• WORK REQUEST: Count the lines below that contain the string "Prévention", matching case exactly, and reply with the number alone.

• DATA LISTING:
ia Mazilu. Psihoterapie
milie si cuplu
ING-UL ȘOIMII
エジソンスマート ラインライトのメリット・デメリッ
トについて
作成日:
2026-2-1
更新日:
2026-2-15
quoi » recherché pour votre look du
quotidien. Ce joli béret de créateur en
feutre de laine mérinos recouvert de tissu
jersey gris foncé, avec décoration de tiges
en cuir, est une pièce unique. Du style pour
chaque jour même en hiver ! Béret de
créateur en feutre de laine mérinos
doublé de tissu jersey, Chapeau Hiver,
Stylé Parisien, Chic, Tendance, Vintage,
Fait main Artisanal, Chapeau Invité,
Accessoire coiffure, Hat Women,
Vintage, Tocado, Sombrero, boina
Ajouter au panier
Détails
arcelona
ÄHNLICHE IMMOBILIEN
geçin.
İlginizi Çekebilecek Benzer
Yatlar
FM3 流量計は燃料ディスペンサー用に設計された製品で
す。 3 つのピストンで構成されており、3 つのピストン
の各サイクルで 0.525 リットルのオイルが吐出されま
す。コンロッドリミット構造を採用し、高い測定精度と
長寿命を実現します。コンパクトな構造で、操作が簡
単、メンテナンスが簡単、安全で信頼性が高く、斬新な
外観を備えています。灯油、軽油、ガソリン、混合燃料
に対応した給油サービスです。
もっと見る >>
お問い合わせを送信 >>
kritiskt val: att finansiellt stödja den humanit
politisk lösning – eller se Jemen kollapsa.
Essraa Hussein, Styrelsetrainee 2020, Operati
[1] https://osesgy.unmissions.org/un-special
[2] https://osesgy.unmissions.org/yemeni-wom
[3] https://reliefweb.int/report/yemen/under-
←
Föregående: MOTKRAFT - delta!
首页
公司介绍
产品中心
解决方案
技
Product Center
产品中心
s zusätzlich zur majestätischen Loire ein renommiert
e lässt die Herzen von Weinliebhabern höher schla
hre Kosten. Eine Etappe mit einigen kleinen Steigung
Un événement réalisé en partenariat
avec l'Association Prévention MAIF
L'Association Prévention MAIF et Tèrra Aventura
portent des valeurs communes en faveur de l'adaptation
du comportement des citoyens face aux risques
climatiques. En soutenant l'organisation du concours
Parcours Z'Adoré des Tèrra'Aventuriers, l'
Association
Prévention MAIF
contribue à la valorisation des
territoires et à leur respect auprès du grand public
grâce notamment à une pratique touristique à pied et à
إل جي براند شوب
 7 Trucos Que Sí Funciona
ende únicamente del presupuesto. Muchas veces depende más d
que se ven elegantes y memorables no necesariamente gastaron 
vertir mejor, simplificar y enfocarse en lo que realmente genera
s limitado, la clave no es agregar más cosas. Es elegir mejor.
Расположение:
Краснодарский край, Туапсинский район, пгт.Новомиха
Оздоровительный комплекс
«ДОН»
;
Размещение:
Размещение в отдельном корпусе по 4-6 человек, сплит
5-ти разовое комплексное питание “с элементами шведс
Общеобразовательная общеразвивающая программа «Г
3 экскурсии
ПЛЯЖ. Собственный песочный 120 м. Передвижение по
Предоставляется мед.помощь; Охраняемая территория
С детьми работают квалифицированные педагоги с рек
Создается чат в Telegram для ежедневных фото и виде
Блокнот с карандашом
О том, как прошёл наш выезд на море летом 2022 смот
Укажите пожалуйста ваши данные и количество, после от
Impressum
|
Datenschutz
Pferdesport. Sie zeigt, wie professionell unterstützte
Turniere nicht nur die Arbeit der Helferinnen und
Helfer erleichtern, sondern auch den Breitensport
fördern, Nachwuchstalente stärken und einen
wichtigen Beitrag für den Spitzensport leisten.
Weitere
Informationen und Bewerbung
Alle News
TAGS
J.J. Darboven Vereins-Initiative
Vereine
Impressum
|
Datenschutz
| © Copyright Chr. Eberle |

• YOUR RESPONSE: 3